ずっとジュードを抱き締めて離さない。頼ることを、甘えることを無条件に許されている心地よさと安心感は、アルヴィンにしか感じ得ない。
凭れかかるように体を預け、頬を擦り付けた時にふわりと香るアルヴィンの匂いを胸一杯に吸い込み、今ある幸せを噛み締めた。

「ねぇ、アルヴィン。
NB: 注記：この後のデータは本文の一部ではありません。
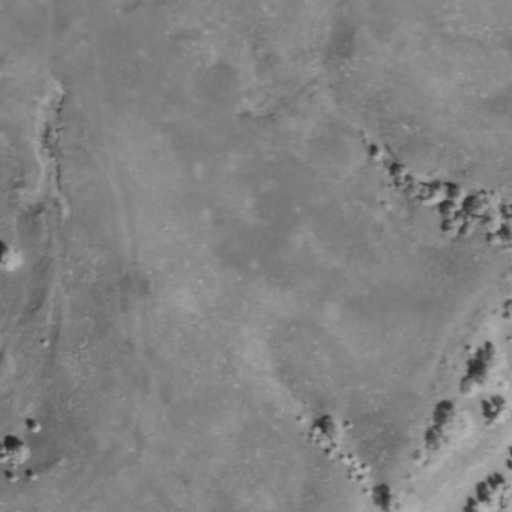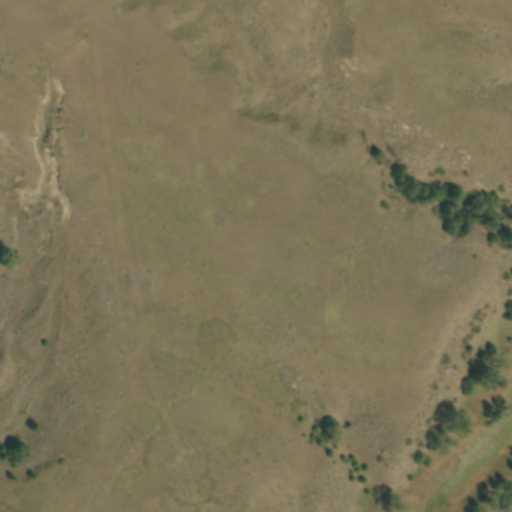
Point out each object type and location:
park: (274, 300)
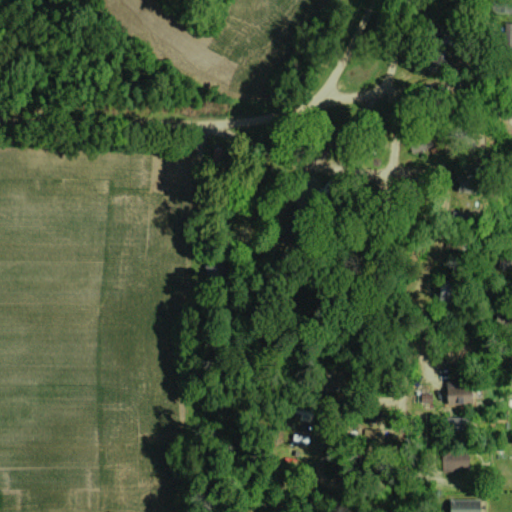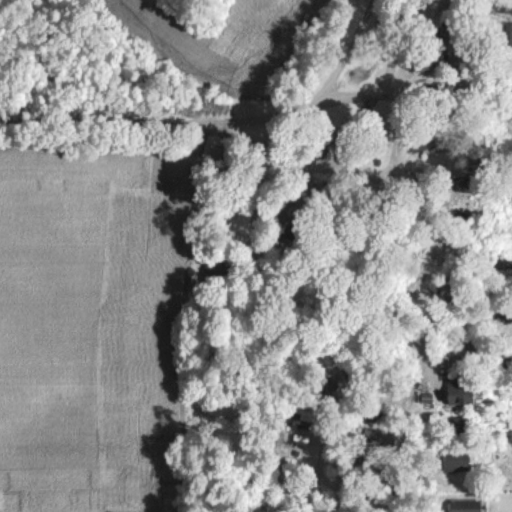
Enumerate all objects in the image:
building: (505, 5)
building: (506, 36)
road: (398, 47)
road: (347, 52)
building: (428, 58)
road: (258, 105)
building: (418, 140)
building: (219, 154)
road: (375, 235)
building: (503, 260)
building: (214, 271)
building: (448, 291)
building: (462, 344)
building: (457, 424)
building: (451, 458)
building: (463, 505)
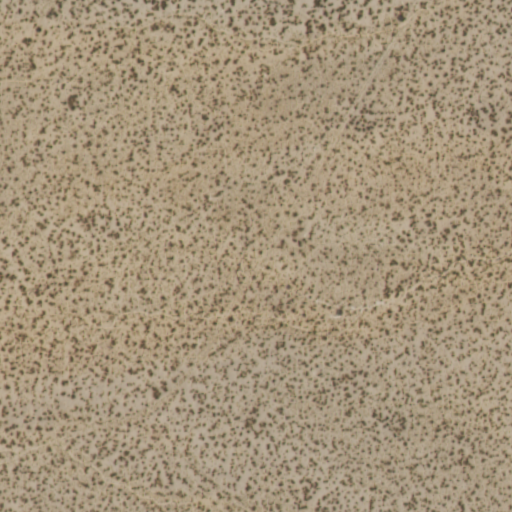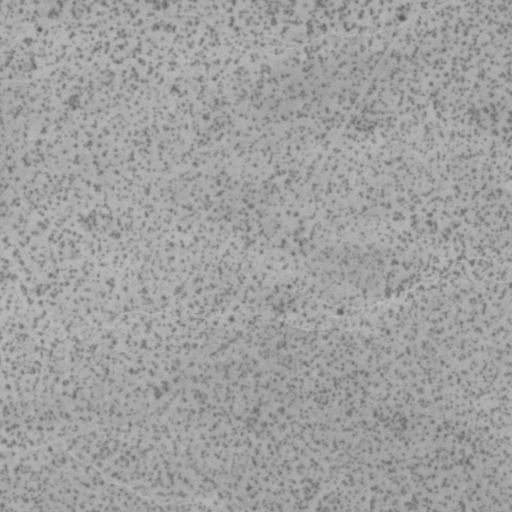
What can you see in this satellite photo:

一つだけ、行きたいところあったんだけど…」
「ん?」

優しく問い返す瞳を見上げ、微笑み返す。
聞かなくても分かっているくせに、敢えてジュードに言わせようとする意地の悪さも、今は我儘を言ってもいいという、アルヴィンなりの甘やかしだと分かっている。
襟を掴んで引き寄せ、こそりと小さくおねだりを告げる。

「あのね、アルヴィンの部屋…行きたい」
「喜んで」

了承と共にちゅっとキスを返され、悪戯っぽく笑うと腰にある腕にグッと力が籠り、そのまま抱き上げられる。

「実はジュード君もう帰っていいんだよね」
「えっ、そうなの?」

今思い出したという体で告げるアルヴィンに、素直に驚くジュードに、ついでに…と続く。

「あとは王様と宰相様がなんとかしてくれるとさ」

ジュードを見上げ、ニヤリと笑うその表情に、アルヴィンが来た時点で自分の退席は始めから決まっていたらしいことを悟る。

「じゃああとは、二人にお願いしようかな」

首に腕を回し、ジュードからアルヴィンへ触れるだけのキスを送り、返され、仕返す。じゃれ合いのような戯れが熱を上げ始めると、どちらともなく見つめ合い、深くしっとりとした交わりを最後に、ぎゅっと抱き締め合う。

「アルヴィン、早く…」
「仰せのままに」

ジュードを抱きかかえたまま歩き出し、人目を避けるように暗がりへと姿を消した。